This is an updated version of a post from last year. Most of this still holds true, to it is very slightly edited for updated info.
Today a friend relayed to me a clickbait experience they had and asked me what the point of this was from an SEO perspective. The answer is kind of nuanced and kind of difficult. As Google gets better and better at indexing and understanding content, I’m hopeful they are better at weeding out clickbait stories, but right now it is just another way to take advantage of people and improve your statistics. As the name suggests, it gets you to click and then sadly usually wastes your time with something misleading or off-topic.
Mock Drafts are Pointless
It also got me to thinking about something else that pops up a lot this time of year and sort of grates on my nerves. Mock drafts, which are for the most part pointless, but a great form of clickbait in the sense that they tend to always get clicks and then read through to see that thing they wanted to see or see why this particular person doesn’t agree with what they were hoping to see. Sports fans are by definition fanatic about their team. Mock draft headlines suggesting that your team picks some particular player will tend to grab clicks and people read through to see if they agree or vehemently oppose. I suppose there is entertainment value to that, but in the end, mock drafts are pretty much all a waste of time. I’ve read them. I know. You never see anyone bragging that they correctly predicted the draft afterward. As far as I know, I have not seen it. Even the NCAA tournament tends to get a few people that accidentally pick all of the games and that is far more correct picks.
A study a few years ago about accuracy showed that two well-known national experts had at best predicted 25% of the first-round picks the prior year. That is pretty horrific. Mock drafts are pointless and are mostly just fun exercises for yourself. Why you would take any value from any of these “expert” picks I don’t know. You’d likely be just as accurate asking a friend or your uncle, and at least you would get some nice bonding time. National experts don’t have the level of knowledge of local teams to do a solid job and the local experts tend to not know what the other teams are going to do. At least local experts can tend to give you an idea of what players your team may be interested in, but they still don’t have any idea how the draft will play out. It has even gotten to the point where journalists feel like they have to do one, or they aren’t really taking part in the process. It is all pretty pointless.

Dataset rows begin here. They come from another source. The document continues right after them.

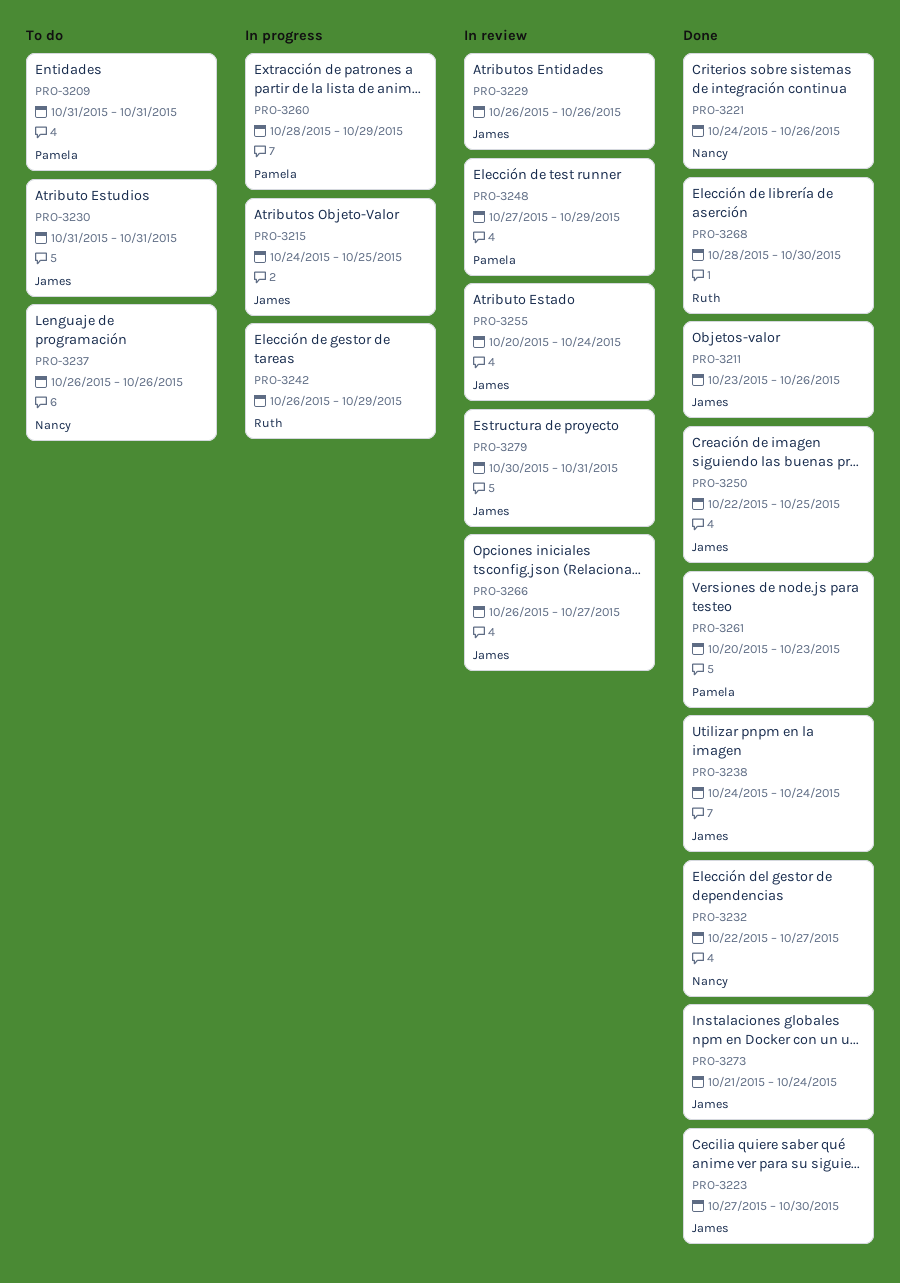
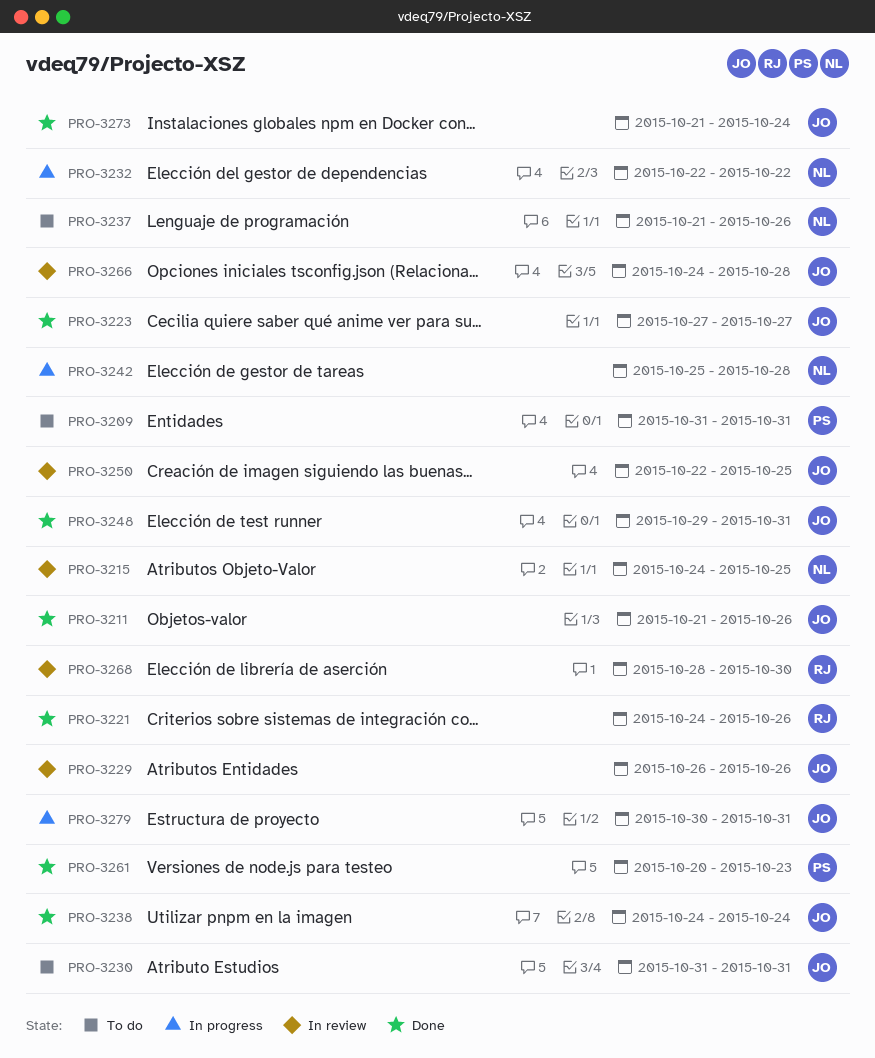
PRO-3211, start: Oct 23 -> Oct 21
PRO-3215, status: In progress -> In review
PRO-3215, owner: James -> Nancy
PRO-3221, owner: Nancy -> Ruth
PRO-3223, due: Oct 30 -> Oct 27
PRO-3232, status: Done -> In progress
PRO-3232, due: Oct 27 -> Oct 22
PRO-3237, start: Oct 26 -> Oct 21
PRO-3242, owner: Ruth -> Nancy
PRO-3242, start: Oct 26 -> Oct 25
PRO-3242, due: Oct 29 -> Oct 28
PRO-3248, status: In review -> Done
PRO-3248, owner: Pamela -> James
PRO-3248, start: Oct 27 -> Oct 29
PRO-3248, due: Oct 29 -> Oct 31
PRO-3250, status: Done -> In review
PRO-3255: present -> none
PRO-3260: present -> none
PRO-3266, start: Oct 26 -> Oct 24
PRO-3266, due: Oct 27 -> Oct 28
PRO-3268, status: Done -> In review
PRO-3279, status: In review -> In progress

But I digress. Why do we clickbait?
Getting People to Click and Also Stay
Getting people to click and visit your site has a lot of different types of value. First of all, advertising often is based on views and visitors, so in that sense, they don’t care if the visitor is happy with their experience. They just want the volume to get credit for ad views and potential ad clicks. The more the better in that sense.
If a site owner is willing to take that risk to potentially leave a bad taste in their user’s mouth to remember that they provided a bad experience, I understand that to some extent. In many cases, people don’t even remember the brand or the specific site when they click these stories, so you’d have to upset them quite a few times before I think it would truly set in that they don’t like your site. You can exclude certain sites from your news feeds, but many don’t even know how or care to do things like that. They just Google. Which gets us to the tough part.

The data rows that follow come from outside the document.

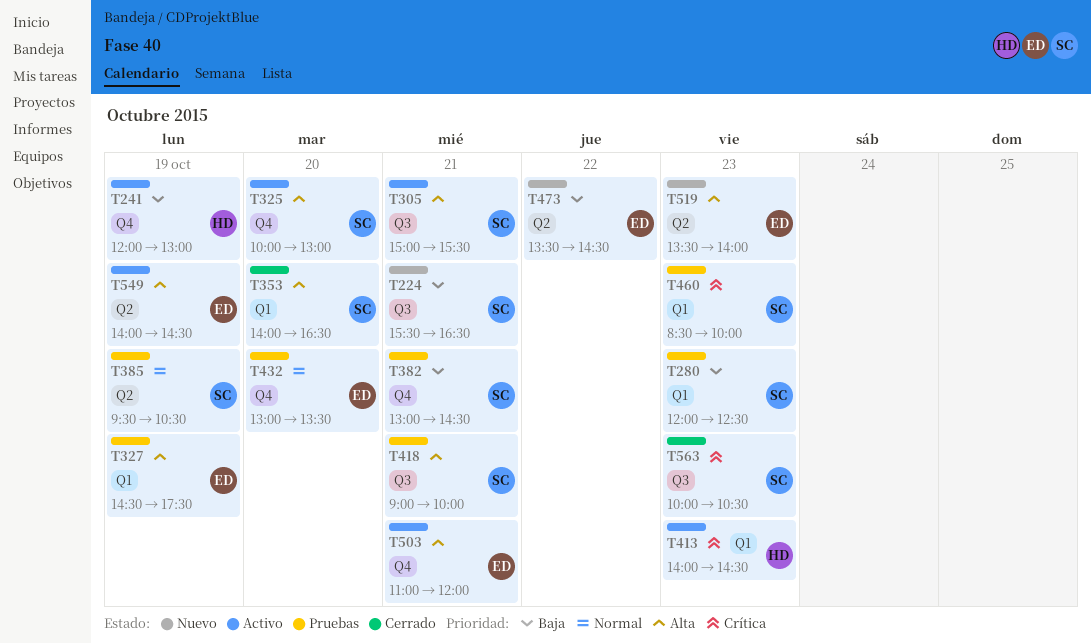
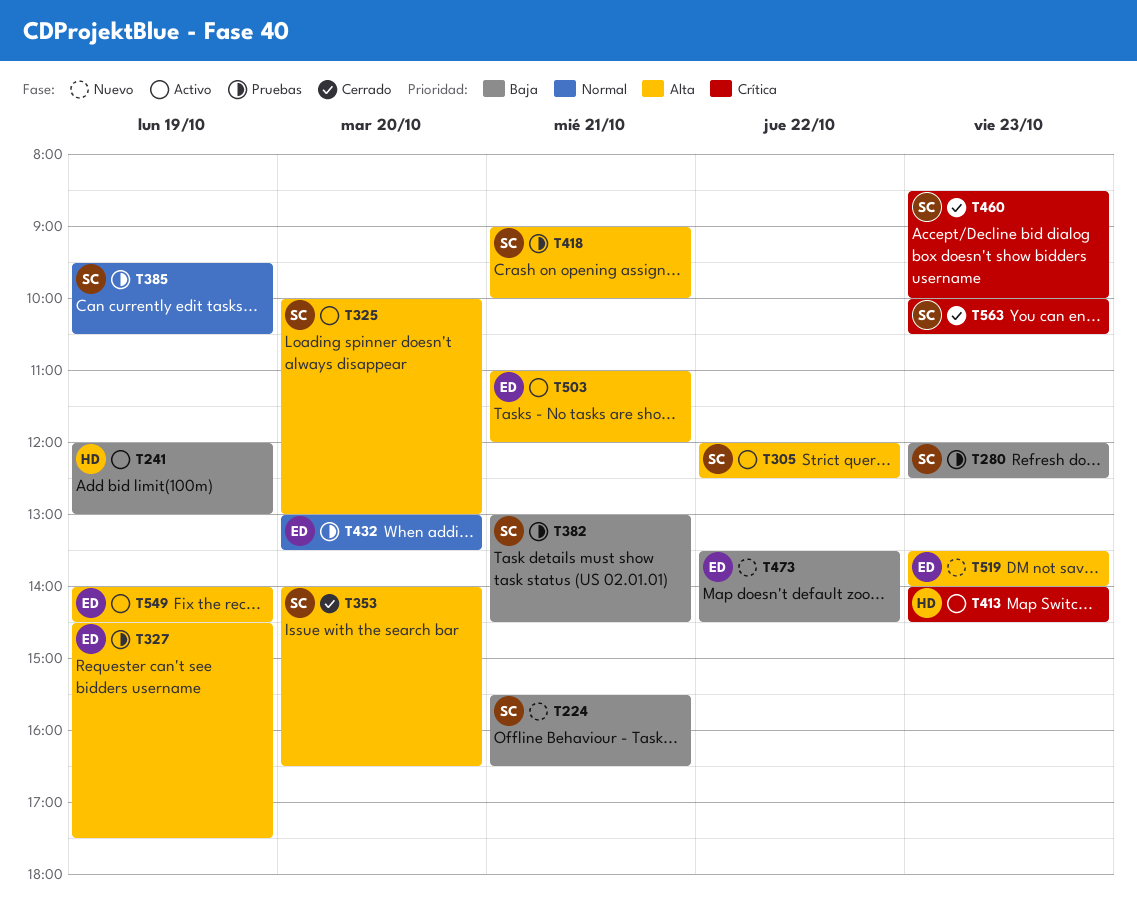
T305, day: Oct 21 -> Oct 22
T305, begins: 15:00 -> 12:00
T305, ends: 15:30 -> 12:30
T460, status: Pruebas -> Cerrado

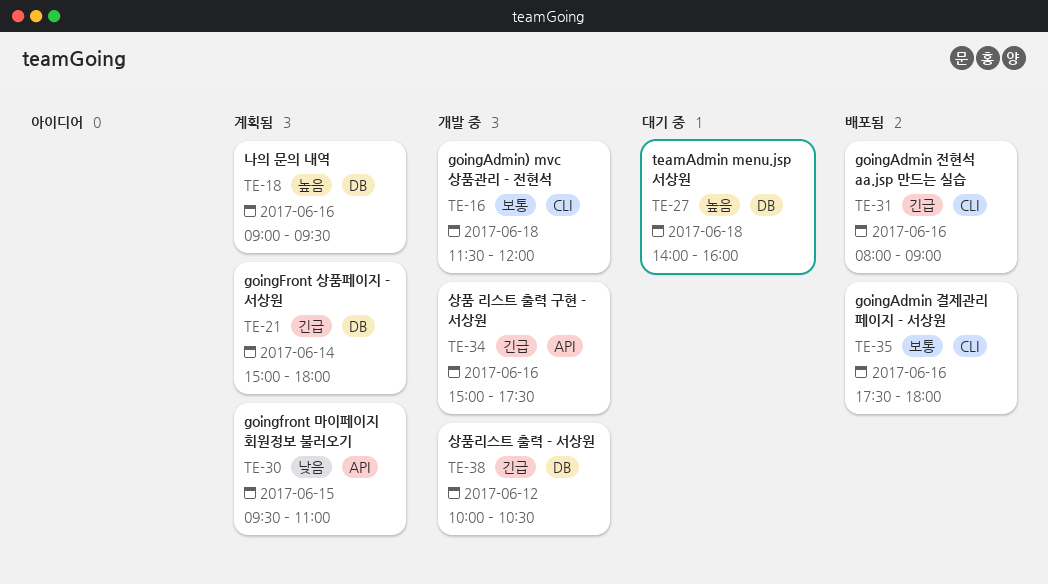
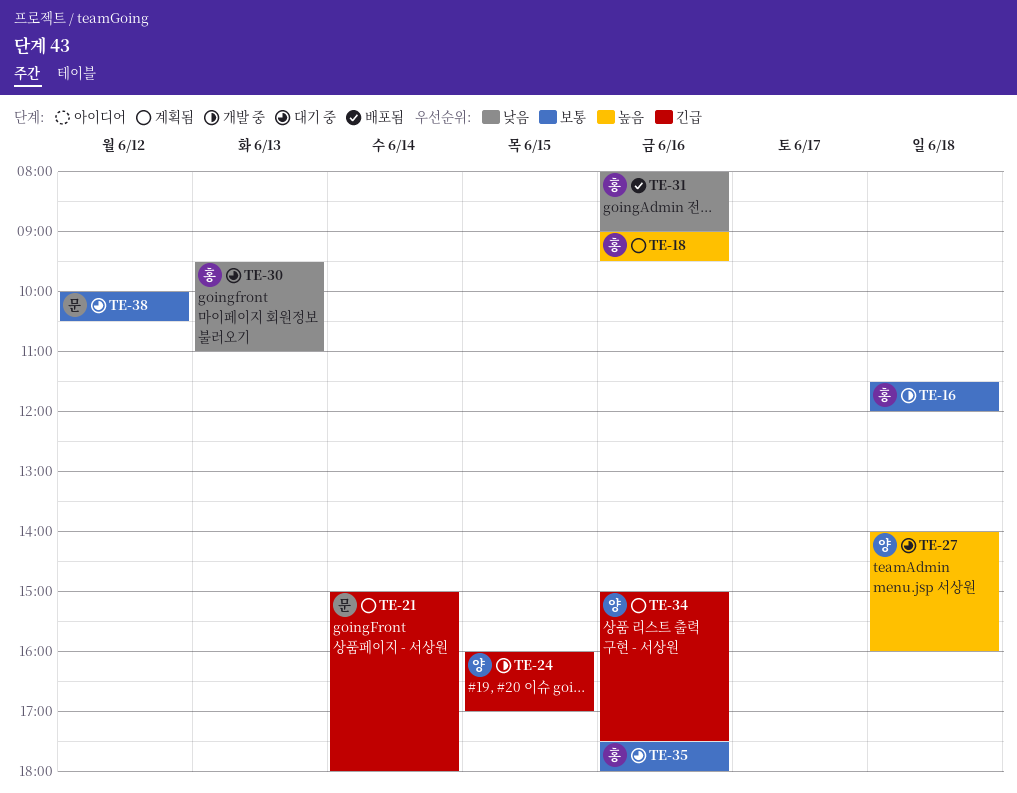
TE-24: none -> present
TE-30, status: 계획됨 -> 대기 중
TE-30, day: Jun 15 -> Jun 13
TE-31, priority: 긴급 -> 낮음
TE-34, status: 개발 중 -> 계획됨
TE-35, status: 배포됨 -> 대기 중
TE-38, status: 개발 중 -> 대기 중
TE-38, priority: 긴급 -> 보통

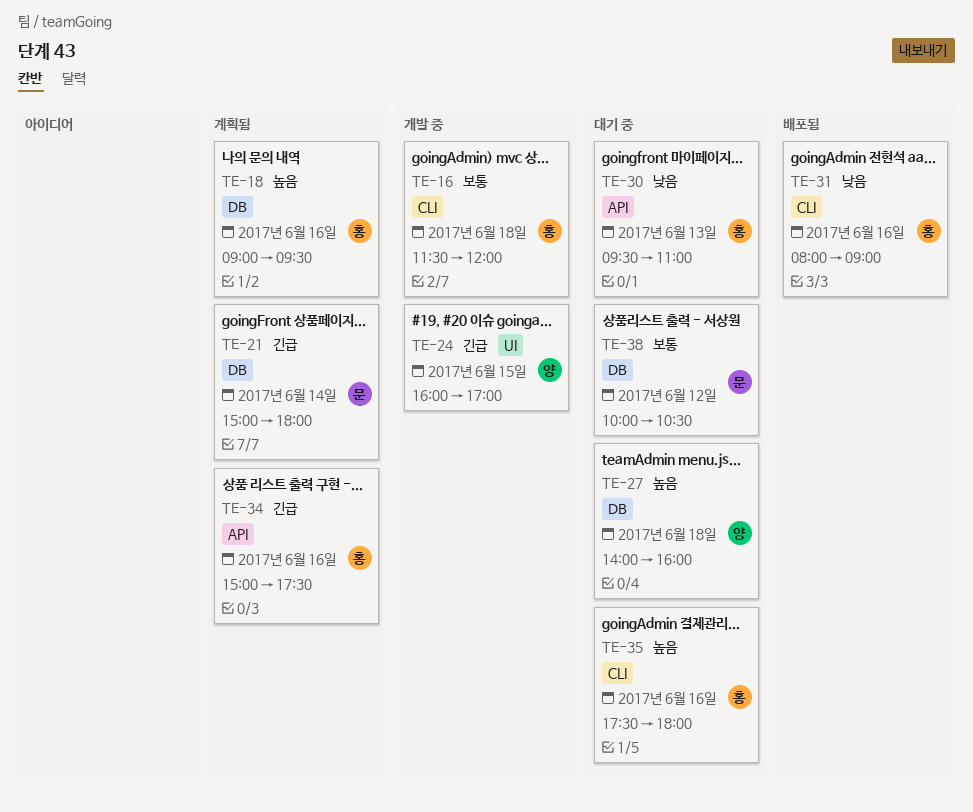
TE-34, owner: 양 -> 홍
TE-35, priority: 보통 -> 높음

If a site gets you to click on a search result and then gets you to stay, Google is likely to view that as a successful search experience, actually potentially improving their SEO. If a site gets you to not only click through, but to stay for a while, and not go back and do another search or a different result, they appear to be a good answer to your query. By burying the outcome from their headline deep enough into their page, or even into a slideshow to get you to keep clicking through their site, they are tricking you and Google into thinking they are a good site. We hope Google gets better at weeding these out in the future.
Teach Google Not To Reward It
In the meantime, I beg you to just click back when you see a slideshow site when you click through (unless you really want to see a slideshow) or if you recognize it as clickbait right away. Click back and choose something real as quickly as you can. They will still get credit for the view for their advertisers, but they will at least not appear to be a good answer to the query in the Google algorithm. Help teach the algorithm to push this clickbait down the rankings.
Mock Drafts are Pointless
Finally, just don’t read any mock drafts, please. Go to your local team site and read their articles on potential targets so you know what they might be looking at, but don’t read the other stuff. There is a lot of helpful content out there covering these prospects and your team’s needs. You’ll be better off and can spend your time doing something of value.
If you are a business that isn’t just trying to get readers, stay clear of clickbait altogether. In the end, your customers remember unique and helpful content that helps them better understand your offerings and how to solve their problems. The Google updates of 2022 have strongly pushed us toward better, more helpful content. But some areas like mock drafts and celebrity gossip actually have enough demand on their own to still give a driver for people to create useless content. Always err on the side of being helpful, not just getting a click.